Lakin burası Türkiye… Başka yerlerde “ertelenmesi düşünülemez” denilen sorunların hızla unutulduğu bir ülke... Hatta “Sarı” sıfatının bile iltifat sayılacağı kuruluşlara ‘sendika’ denilen, bunların kravatlı-kravatsız çemişlerine de değer atfedilen bir ülke…
Sendikal Mücadele ve Toplumsal İtibar
Oysa tarihsel ve güncel olarak bilinir ki mücadeleyle ve gerektiğinde bedeller ödenerek kurulan sendikalar, tüm çalışanlar gibi, öğretmenlerin de itibar göstergelerinden biridir. Çünkü sendikalar öğretmenlerin örgütlü gücüdür ve bu örgütlü güçle ve mücadele edilerek kazanılan her hak ve kazanımdan tek tek her öğretmen de pay alır. Bu pay, yalnızca ekonomik ve mesleki özlük hakları düzeyinde değildir.

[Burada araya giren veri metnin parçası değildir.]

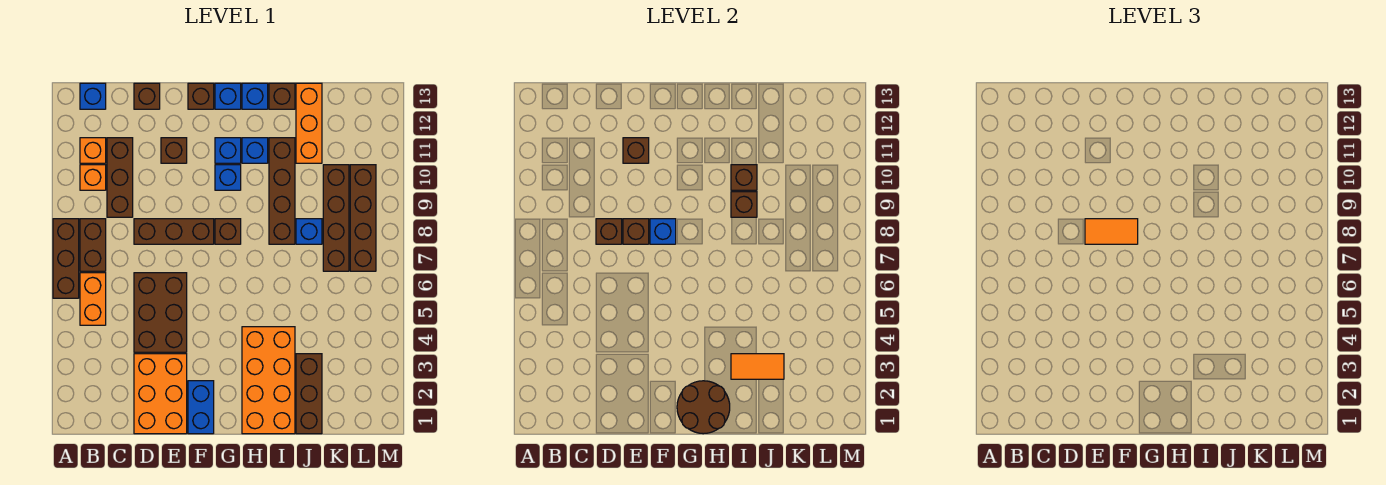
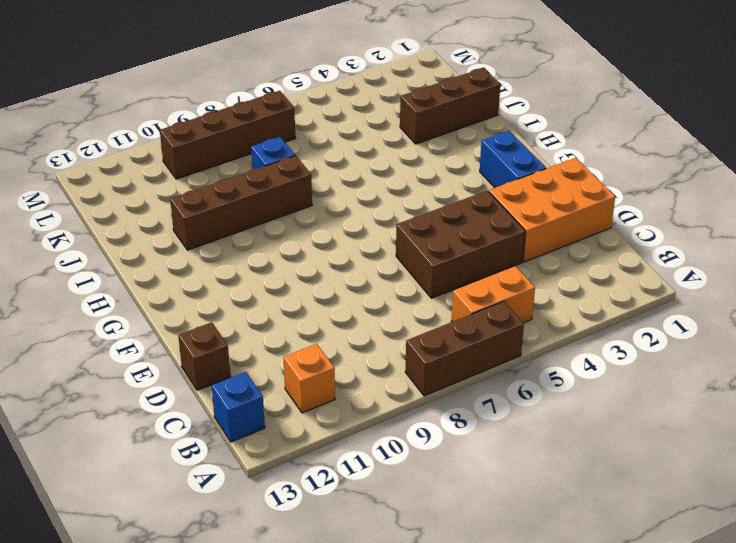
blue brick F2:G2 level 1 -> blue brick F1:F2 level 1
none -> brown brick B7:B8 level 1
none -> orange brick B10 level 1
none -> brown brick C9:C11 level 1
none -> brown brick D8:F8 level 1

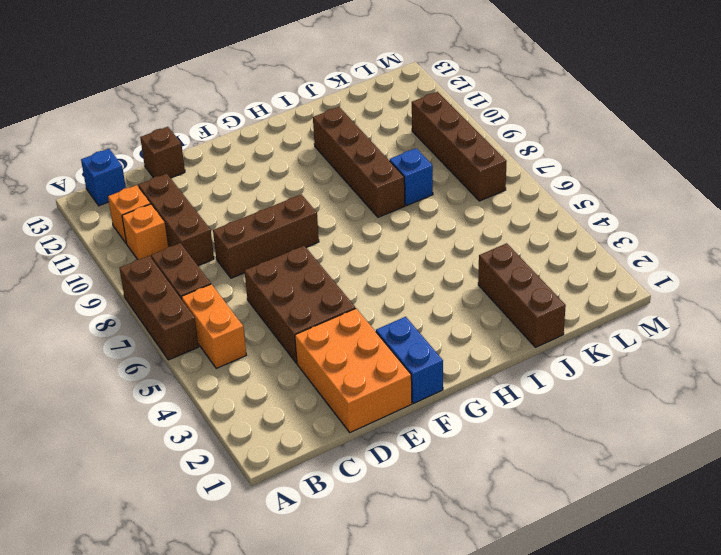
none -> brown brick E11 level 1
none -> brown brick F13 level 1
none -> brown brick G8 level 1
none -> blue brick G10 level 1

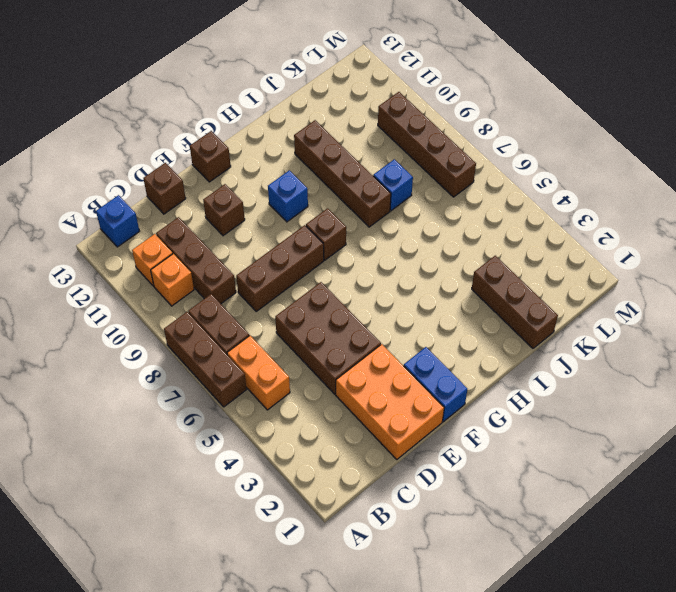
none -> blue brick G11 level 1
none -> blue brick G13 level 1
none -> orange brick H1:I4 level 1
none -> blue brick H11 level 1

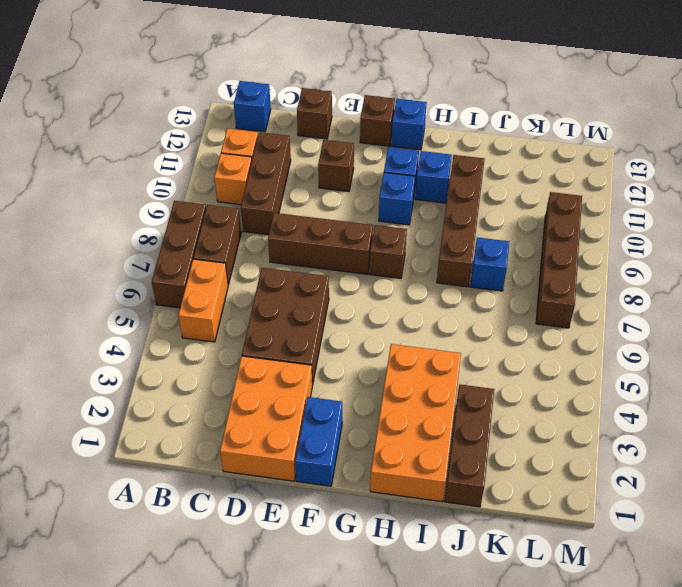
none -> blue brick H13 level 1
none -> brown brick I13 level 1
none -> orange brick J11:J13 level 1
none -> brown brick K7:K10 level 1

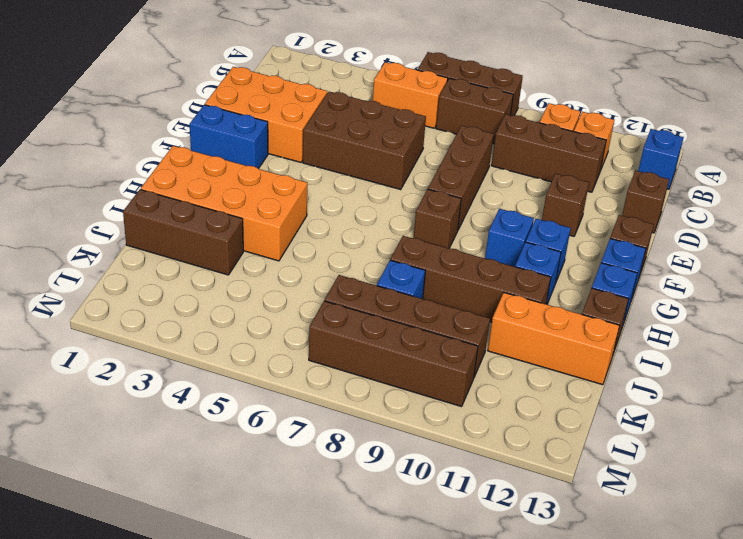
none -> brown brick D8 level 2
none -> brown brick E8 level 2
none -> brown brick E11 level 2
none -> blue brick F8 level 2

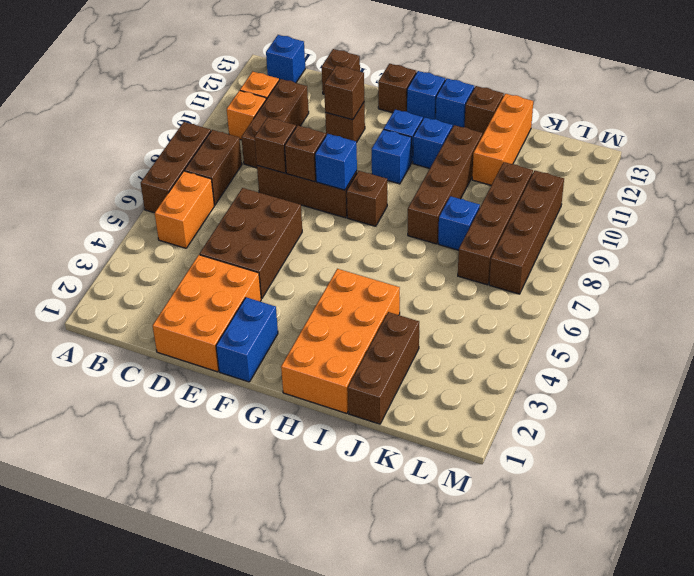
none -> brown round brick G1:H2 level 2
none -> orange tile I3:J3 level 2
none -> brown brick I9 level 2
none -> brown brick I10 level 2

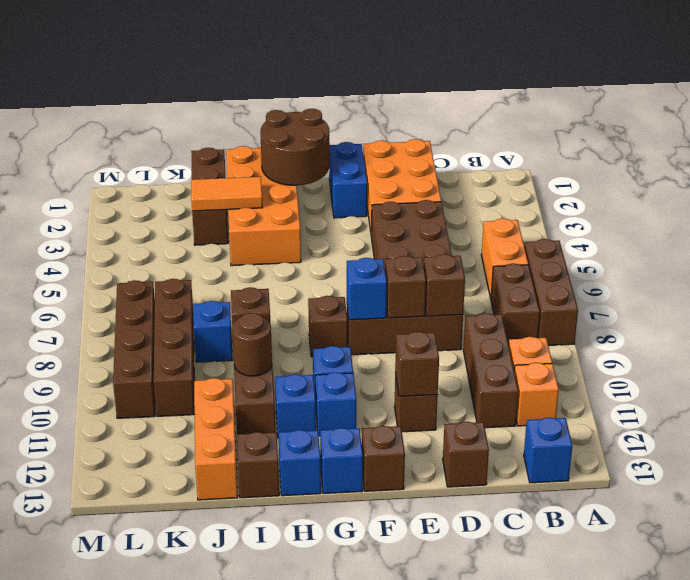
brown round brick I10 level 2 -> brown brick I10 level 2
none -> orange tile E8:F8 level 3

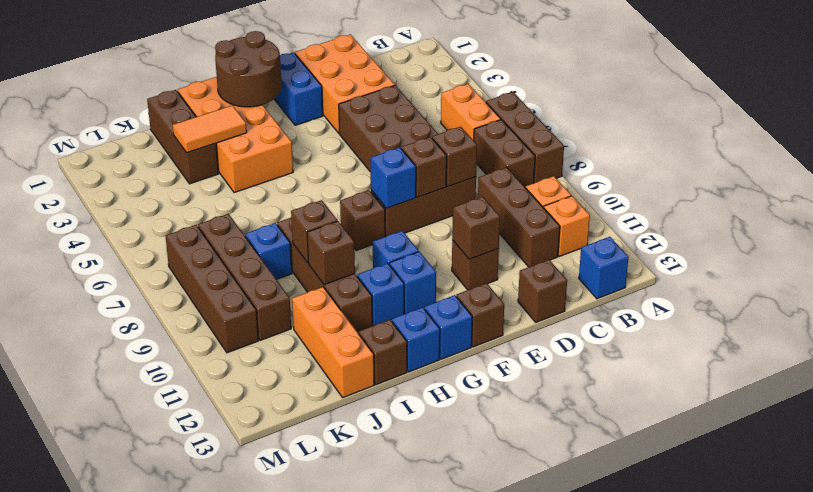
none -> orange tile E8:F8 level 3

Aynı zamanda ve aslında bunlardan daha da önemli olan ve hiçbir yasanın sağlayamayacağı toplumsal itibar payıdır. Ve bu toplumsal itibar yalnızca mücadelenin başarıya ulaştığı dönemlerle sınırlı değildir. Örgütlü bir biçimde mücadele edildiği halde kaybedilen zamanlarda da geçerlidir.
Sendikaların çatısı altında örgütlü bir mücadeleyle ulaşılan ve genellik niteliği taşıyan her başarı, kazanılan ve yasal bir niteliğe kavuşan her sosyal hak, hem sendikanın hem de onun üyesi olan öğretmenin itibarını toplumsal anlamda yükseltirken, üye olarak sendikaya aidiyet bilinci ve bağını güçlendirir. Toplumsal sempatiyi ve itibarı da arttırır. Elbette bu olması gerekendir.